• _Aim of the task_: In the media statement below about the agreement with the National Union of Healthcare Workers, what wage increase did Kaiser Permanente offer the union in January?

May 8, 2025

National Union of Healthcare Workers ratifies agreement

Kaiser Permanente Southern California and NUHW will enter into a new 4-year contract.

MEDIA STATEMENT

Kaiser Permanente spent the last 9 months bargaining with the National Union of Healthcare Workers. We heard their concerns, shared ours, and continued to focus on delivering the care our members need and deserve, even while the union called the strike they had been promising before bargaining even began. 

On May 4, we reached an agreement, which the union’s members, our employees, overwhelmingly ratified this week. It’s disappointing that in the same announcement of the contract ratification, the union continues to disparage our organization and misrepresent the facts.

The truth is that the key issues in bargaining were the union’s demands for much higher wages, a different pension, and much less time spent treating patients. Throughout bargaining, we continued to protect our patients’ access to appointments and to balance wage and benefit increases with the need to keep care affordable for our members.

The union was demanding pay increases that would’ve meant wages that were nearly 40% above what other mental health care workers are paid in Southern California.  In January, we offered the union a 19% wage increase, which they rejected at the time. This final agreement resulted in a 1% adjustment to that offer.

The union demanded a change in their pension to a defined benefit plan. Instead, in our final agreement, we converted their existing defined contribution plan to a new design with the same cost, to mitigate concerns over escalating costs in the future.

The union demanded nearly 50% of therapists’ time be spent away from direct patient care, which would have significantly reduced the number of therapy appointments we could offer our members. In February, we presented our proposal for non-direct patient time, which offers a reasonable allocation of non-direct time balanced with our patients’ need for care. Our offer was not altered in the final contract agreement in May.

• _Extracted material_:
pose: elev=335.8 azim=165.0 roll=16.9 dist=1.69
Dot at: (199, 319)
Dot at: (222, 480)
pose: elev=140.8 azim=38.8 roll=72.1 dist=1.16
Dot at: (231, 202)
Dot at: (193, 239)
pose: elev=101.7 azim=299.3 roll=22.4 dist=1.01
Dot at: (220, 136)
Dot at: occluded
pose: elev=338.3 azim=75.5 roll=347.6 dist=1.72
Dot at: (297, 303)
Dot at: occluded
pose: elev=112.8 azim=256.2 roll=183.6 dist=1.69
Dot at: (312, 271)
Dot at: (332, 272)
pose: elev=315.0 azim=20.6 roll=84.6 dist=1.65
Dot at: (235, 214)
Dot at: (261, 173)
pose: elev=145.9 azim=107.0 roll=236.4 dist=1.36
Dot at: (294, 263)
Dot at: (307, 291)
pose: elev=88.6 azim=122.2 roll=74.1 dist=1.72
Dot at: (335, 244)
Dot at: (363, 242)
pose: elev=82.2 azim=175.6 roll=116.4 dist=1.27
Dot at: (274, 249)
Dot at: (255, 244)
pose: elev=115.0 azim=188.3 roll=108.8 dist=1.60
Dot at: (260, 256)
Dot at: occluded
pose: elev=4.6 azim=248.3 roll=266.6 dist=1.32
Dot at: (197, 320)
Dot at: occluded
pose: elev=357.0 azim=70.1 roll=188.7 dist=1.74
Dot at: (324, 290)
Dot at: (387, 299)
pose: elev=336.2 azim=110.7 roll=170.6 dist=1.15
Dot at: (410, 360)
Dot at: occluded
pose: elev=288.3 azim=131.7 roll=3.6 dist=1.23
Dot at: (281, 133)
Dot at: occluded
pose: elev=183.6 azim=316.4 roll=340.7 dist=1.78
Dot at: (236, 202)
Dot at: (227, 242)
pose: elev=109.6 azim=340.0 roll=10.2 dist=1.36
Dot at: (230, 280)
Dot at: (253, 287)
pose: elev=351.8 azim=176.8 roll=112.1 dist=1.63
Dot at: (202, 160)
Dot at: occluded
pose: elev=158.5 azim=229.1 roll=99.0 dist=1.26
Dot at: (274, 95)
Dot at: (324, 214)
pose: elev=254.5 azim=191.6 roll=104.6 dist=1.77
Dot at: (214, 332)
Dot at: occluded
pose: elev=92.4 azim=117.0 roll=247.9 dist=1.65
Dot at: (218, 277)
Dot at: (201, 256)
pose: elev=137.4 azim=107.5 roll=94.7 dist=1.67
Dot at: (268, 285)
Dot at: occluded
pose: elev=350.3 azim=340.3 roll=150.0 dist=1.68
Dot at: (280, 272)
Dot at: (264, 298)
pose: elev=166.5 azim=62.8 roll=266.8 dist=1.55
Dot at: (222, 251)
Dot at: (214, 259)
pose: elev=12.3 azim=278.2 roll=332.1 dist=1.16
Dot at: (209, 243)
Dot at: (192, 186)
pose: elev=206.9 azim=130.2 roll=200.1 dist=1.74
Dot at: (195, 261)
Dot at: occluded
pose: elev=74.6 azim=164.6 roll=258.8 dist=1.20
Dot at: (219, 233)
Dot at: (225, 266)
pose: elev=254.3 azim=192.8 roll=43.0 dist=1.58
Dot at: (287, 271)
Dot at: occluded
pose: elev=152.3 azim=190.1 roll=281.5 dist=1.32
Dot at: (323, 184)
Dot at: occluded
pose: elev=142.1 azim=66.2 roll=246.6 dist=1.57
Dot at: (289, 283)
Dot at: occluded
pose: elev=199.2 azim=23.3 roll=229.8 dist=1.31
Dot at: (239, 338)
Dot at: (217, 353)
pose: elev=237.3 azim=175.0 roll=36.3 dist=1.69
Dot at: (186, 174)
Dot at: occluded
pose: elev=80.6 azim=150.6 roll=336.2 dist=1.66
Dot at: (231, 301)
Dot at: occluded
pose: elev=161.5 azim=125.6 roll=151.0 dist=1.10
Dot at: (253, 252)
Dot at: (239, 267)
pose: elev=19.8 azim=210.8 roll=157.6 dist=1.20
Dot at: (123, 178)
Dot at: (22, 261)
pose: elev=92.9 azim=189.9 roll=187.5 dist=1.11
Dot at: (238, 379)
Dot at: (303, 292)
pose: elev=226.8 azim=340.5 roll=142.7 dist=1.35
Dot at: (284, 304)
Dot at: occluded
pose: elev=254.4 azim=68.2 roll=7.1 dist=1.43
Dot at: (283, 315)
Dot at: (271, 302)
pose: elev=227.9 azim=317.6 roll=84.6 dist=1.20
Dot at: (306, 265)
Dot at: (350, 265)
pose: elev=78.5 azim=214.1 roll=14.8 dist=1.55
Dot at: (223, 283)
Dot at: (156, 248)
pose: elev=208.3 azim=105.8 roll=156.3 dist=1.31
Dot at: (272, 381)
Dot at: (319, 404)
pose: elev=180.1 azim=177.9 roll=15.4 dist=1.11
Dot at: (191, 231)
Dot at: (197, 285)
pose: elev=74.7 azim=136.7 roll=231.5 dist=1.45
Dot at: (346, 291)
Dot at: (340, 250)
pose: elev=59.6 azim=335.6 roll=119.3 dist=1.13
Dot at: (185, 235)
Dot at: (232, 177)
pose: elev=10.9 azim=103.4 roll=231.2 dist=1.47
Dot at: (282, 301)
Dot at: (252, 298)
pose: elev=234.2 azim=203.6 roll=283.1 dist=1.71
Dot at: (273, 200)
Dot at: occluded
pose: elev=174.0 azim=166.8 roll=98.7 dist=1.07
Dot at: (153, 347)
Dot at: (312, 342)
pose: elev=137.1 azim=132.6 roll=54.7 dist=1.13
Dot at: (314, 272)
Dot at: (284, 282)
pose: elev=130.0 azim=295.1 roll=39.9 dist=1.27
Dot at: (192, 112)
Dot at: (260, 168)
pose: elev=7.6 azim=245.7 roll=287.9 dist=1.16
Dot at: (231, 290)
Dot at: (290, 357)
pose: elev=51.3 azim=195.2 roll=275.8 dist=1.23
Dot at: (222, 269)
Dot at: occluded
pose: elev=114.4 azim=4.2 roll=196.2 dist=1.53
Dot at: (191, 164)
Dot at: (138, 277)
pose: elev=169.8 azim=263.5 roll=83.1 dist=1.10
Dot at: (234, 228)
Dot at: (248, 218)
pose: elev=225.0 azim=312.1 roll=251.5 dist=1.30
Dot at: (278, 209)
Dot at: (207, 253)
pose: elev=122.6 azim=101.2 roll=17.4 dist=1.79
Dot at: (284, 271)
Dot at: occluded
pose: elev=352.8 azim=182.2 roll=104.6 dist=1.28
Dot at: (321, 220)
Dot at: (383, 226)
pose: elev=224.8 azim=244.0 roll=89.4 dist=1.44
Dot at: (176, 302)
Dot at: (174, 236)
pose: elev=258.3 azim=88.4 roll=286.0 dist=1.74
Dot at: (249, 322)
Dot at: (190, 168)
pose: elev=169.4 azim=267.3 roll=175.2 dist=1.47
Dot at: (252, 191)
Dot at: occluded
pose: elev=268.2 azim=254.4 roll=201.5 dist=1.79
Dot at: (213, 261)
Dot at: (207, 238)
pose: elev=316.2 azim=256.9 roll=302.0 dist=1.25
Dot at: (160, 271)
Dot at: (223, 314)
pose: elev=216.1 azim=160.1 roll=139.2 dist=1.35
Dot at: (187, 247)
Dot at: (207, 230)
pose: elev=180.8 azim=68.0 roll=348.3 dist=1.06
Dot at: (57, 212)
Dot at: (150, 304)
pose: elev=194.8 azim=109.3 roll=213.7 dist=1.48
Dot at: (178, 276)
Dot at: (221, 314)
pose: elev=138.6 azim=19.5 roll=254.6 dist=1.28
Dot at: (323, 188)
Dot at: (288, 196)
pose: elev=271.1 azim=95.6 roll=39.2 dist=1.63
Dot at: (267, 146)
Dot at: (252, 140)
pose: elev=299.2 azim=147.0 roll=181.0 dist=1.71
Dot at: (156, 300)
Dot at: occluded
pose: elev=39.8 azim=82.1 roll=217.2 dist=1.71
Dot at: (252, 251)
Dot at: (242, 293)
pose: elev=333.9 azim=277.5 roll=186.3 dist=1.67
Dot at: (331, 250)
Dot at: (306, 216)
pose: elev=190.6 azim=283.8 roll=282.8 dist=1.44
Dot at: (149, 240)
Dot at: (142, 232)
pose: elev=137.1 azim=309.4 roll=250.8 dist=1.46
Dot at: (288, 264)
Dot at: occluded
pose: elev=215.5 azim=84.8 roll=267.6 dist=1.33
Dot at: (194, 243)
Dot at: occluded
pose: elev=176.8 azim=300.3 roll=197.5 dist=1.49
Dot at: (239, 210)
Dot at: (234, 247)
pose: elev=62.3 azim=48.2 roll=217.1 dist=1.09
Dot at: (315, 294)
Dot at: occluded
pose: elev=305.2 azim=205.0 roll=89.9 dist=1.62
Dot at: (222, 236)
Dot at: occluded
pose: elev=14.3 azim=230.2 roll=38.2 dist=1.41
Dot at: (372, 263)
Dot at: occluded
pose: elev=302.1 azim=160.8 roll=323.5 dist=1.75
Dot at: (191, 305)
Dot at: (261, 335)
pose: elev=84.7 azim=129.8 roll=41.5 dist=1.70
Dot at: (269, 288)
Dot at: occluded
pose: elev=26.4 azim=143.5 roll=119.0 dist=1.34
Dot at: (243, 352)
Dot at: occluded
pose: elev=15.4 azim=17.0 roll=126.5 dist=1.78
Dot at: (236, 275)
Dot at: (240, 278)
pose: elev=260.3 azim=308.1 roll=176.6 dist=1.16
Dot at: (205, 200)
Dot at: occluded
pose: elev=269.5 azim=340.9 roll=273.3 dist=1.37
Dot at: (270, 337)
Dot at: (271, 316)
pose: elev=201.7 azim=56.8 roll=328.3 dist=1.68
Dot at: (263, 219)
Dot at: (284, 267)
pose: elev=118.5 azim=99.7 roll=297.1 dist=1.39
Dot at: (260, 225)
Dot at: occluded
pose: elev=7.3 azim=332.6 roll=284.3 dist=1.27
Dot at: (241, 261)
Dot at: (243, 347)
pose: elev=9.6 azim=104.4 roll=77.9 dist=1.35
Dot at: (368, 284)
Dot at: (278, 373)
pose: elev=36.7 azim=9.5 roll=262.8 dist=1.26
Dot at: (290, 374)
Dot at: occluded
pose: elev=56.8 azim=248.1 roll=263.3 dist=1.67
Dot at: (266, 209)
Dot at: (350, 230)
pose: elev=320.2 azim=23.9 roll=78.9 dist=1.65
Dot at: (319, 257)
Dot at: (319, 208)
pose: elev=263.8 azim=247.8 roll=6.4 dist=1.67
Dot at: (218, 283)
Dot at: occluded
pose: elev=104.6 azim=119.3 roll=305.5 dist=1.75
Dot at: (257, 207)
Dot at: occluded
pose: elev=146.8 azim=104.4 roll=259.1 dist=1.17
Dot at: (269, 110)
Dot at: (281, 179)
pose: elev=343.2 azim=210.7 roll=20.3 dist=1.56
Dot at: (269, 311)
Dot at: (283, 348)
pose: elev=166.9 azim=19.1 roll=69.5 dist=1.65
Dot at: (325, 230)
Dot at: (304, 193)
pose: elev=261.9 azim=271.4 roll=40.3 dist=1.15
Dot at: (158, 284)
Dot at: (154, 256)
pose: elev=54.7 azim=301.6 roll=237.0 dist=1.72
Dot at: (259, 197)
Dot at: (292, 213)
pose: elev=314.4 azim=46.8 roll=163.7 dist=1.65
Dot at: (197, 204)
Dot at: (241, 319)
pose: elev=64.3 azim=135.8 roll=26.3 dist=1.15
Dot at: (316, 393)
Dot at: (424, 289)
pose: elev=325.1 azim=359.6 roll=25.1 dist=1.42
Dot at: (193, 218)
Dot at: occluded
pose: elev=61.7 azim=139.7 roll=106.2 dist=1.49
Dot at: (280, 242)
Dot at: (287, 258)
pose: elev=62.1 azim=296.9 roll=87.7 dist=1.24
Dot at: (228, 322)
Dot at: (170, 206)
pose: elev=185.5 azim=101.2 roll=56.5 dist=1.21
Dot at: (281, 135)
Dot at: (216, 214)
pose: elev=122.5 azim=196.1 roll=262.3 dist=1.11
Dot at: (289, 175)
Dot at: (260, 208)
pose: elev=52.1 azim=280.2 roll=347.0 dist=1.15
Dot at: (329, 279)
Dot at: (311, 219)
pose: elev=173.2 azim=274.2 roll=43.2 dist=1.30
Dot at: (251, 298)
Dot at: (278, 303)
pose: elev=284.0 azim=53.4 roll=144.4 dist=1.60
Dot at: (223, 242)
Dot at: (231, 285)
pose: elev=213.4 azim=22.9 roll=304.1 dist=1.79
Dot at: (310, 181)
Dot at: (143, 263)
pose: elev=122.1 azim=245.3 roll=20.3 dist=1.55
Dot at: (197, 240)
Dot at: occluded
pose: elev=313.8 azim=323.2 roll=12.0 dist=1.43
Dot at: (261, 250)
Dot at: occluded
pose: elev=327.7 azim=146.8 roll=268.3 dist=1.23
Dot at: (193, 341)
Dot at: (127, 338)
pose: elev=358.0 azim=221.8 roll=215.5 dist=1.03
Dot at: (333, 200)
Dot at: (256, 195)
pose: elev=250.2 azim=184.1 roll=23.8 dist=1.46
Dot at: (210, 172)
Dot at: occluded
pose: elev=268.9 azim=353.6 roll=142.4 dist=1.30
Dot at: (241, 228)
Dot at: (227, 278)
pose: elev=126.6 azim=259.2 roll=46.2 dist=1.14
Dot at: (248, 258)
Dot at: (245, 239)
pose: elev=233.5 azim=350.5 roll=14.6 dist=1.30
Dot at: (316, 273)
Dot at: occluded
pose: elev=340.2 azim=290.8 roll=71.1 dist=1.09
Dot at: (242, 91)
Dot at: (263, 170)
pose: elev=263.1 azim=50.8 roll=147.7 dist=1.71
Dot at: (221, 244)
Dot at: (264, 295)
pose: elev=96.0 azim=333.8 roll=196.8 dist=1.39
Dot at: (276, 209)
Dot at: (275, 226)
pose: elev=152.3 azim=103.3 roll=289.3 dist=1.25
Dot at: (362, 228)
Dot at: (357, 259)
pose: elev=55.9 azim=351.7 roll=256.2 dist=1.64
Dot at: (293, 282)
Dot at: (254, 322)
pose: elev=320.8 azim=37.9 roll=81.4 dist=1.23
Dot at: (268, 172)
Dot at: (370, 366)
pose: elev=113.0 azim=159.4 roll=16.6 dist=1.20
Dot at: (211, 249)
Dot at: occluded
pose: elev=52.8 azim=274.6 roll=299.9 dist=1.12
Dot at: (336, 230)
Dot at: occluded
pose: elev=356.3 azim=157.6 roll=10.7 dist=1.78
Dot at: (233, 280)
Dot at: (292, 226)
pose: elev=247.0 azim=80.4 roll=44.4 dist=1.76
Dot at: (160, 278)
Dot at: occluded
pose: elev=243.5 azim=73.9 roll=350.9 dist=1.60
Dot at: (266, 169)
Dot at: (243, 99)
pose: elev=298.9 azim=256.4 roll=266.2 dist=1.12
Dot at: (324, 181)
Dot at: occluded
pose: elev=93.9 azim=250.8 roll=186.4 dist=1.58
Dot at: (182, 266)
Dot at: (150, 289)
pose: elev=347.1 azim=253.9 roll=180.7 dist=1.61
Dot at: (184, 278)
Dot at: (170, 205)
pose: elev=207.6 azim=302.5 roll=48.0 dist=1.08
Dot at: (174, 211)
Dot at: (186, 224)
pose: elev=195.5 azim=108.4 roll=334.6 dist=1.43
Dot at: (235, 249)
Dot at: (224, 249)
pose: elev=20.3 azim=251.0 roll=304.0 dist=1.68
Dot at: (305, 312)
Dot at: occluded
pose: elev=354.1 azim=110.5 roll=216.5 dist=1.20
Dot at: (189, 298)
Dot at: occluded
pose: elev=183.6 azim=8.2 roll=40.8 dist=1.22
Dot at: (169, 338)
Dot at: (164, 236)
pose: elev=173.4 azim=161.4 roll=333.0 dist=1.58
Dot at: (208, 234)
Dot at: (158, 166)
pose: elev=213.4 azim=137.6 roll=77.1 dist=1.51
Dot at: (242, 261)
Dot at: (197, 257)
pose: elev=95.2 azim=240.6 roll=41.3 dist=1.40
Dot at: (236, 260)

• _Your response_: A 19% wage increase.